Exercise brief:
Examine each line of the data, and copy the ones containing "lines".

++++ Data supplied

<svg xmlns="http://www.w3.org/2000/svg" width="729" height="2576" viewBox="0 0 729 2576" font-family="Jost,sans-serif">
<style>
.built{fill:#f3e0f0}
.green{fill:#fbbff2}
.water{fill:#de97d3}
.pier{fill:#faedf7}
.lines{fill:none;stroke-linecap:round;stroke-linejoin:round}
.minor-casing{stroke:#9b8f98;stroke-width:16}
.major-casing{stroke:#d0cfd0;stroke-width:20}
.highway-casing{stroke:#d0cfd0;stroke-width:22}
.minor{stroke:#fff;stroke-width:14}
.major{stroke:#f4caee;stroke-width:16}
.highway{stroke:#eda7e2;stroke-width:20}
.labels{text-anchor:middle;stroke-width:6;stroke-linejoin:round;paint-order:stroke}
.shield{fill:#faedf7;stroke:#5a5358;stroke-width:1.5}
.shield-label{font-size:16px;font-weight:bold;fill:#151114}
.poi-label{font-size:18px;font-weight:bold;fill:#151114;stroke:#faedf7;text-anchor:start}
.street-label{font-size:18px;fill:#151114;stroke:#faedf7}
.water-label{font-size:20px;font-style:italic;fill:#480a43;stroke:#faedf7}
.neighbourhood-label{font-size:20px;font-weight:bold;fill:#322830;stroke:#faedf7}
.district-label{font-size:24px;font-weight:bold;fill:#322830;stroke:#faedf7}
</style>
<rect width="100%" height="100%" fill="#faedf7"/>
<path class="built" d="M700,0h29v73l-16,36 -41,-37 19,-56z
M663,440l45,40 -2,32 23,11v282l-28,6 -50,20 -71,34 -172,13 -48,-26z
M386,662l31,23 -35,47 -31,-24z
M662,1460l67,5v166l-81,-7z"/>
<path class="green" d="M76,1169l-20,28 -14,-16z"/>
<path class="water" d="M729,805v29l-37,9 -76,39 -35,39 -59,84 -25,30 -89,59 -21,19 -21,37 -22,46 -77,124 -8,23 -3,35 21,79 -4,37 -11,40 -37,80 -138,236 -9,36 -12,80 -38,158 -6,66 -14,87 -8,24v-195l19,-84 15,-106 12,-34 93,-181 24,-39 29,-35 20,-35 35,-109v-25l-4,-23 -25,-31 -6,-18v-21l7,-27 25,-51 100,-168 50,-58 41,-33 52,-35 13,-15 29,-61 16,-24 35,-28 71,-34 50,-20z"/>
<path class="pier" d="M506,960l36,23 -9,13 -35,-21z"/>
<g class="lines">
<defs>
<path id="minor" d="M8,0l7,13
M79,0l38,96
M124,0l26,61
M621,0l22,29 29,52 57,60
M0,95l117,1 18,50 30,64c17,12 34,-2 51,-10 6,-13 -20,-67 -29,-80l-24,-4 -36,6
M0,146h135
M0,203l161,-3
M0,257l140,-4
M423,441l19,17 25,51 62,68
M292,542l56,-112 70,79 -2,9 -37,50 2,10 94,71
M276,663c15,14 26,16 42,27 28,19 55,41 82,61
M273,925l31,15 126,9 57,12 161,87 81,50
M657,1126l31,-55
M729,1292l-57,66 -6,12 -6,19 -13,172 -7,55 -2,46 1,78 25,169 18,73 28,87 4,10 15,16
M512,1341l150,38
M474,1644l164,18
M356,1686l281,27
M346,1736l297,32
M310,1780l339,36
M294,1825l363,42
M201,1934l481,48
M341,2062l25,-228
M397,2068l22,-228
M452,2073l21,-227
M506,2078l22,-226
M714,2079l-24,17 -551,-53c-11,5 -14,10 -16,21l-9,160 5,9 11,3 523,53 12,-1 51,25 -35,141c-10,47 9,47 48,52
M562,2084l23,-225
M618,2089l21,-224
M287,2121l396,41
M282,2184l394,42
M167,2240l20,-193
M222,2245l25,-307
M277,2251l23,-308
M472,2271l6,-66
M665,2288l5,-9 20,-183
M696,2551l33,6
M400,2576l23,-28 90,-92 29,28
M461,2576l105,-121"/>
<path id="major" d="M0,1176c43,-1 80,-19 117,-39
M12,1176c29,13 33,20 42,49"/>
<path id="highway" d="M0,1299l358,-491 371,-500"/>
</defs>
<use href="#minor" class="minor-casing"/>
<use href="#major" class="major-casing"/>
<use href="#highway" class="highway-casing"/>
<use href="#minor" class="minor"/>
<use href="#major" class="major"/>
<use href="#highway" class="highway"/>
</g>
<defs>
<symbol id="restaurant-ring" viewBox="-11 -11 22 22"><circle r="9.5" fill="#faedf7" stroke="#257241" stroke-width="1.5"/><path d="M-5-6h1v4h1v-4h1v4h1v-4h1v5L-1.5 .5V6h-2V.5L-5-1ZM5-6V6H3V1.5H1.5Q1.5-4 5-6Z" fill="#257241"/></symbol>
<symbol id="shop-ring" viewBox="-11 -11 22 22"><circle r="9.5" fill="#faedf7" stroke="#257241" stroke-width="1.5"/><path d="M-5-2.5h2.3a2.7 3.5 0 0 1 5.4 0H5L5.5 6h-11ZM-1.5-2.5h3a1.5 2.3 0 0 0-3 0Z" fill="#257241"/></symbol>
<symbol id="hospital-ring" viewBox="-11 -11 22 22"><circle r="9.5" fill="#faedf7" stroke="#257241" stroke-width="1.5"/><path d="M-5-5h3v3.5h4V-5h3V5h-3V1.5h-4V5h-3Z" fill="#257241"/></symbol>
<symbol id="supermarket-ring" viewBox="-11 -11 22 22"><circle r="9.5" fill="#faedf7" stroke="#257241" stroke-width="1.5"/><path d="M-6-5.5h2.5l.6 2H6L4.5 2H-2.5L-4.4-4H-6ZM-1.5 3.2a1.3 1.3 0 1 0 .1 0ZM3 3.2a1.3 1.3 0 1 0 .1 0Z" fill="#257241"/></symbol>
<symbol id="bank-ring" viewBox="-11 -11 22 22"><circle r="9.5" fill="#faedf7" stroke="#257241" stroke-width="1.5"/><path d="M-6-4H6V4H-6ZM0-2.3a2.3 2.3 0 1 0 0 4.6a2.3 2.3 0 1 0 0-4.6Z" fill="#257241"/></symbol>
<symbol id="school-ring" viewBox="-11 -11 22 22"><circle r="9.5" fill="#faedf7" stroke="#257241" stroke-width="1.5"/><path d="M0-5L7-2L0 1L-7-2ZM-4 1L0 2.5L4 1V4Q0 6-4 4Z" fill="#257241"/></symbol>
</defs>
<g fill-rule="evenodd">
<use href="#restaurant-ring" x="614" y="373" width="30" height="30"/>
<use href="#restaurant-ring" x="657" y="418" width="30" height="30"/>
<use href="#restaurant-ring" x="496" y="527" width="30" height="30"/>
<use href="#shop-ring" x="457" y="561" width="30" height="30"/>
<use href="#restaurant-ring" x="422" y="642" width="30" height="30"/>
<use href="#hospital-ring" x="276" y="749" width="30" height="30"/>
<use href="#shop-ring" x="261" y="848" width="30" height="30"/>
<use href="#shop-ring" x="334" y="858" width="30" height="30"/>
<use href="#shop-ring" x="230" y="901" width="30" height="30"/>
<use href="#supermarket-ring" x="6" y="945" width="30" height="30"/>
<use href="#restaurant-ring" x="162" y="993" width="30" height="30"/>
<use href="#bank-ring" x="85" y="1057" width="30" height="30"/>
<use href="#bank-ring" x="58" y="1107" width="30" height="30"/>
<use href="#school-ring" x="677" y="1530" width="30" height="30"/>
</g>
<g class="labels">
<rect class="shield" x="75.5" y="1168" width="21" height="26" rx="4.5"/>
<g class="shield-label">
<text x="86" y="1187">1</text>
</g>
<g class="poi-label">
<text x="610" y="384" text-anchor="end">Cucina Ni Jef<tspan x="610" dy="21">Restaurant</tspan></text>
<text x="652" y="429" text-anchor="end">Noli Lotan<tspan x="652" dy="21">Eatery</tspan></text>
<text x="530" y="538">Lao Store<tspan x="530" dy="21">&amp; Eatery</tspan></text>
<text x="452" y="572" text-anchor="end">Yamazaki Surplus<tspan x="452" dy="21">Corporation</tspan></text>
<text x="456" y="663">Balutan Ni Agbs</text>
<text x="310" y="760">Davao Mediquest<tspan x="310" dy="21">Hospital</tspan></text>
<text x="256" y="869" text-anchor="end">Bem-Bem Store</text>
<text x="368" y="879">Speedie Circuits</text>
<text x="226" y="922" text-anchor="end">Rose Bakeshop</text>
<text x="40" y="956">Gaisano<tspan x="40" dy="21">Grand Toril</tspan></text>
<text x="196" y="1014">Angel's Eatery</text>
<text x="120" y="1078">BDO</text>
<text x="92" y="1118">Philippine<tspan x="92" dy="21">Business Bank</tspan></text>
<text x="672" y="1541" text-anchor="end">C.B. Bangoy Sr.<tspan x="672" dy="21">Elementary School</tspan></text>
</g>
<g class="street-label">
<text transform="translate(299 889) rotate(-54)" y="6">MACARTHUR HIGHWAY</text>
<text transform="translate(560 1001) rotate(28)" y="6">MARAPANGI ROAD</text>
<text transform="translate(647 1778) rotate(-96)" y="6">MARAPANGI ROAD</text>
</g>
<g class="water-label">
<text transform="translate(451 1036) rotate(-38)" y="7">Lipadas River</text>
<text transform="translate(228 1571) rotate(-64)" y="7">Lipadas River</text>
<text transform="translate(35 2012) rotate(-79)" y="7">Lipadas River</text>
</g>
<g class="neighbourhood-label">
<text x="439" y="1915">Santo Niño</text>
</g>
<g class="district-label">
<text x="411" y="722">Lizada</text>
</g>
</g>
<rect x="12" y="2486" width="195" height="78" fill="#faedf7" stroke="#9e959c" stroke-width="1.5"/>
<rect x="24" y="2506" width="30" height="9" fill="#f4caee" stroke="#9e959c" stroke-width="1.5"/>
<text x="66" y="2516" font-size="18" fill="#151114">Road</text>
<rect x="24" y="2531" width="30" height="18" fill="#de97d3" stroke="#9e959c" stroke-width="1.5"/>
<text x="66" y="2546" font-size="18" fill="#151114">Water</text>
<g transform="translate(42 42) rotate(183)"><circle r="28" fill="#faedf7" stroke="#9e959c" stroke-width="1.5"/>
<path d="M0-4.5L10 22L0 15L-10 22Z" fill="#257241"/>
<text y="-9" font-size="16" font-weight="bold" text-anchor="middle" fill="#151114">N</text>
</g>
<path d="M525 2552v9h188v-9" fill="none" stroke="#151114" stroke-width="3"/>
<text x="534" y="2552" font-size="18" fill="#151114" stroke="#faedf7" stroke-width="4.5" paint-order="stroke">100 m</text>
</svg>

++++++++

Task output:
.lines{fill:none;stroke-linecap:round;stroke-linejoin:round}
<g class="lines">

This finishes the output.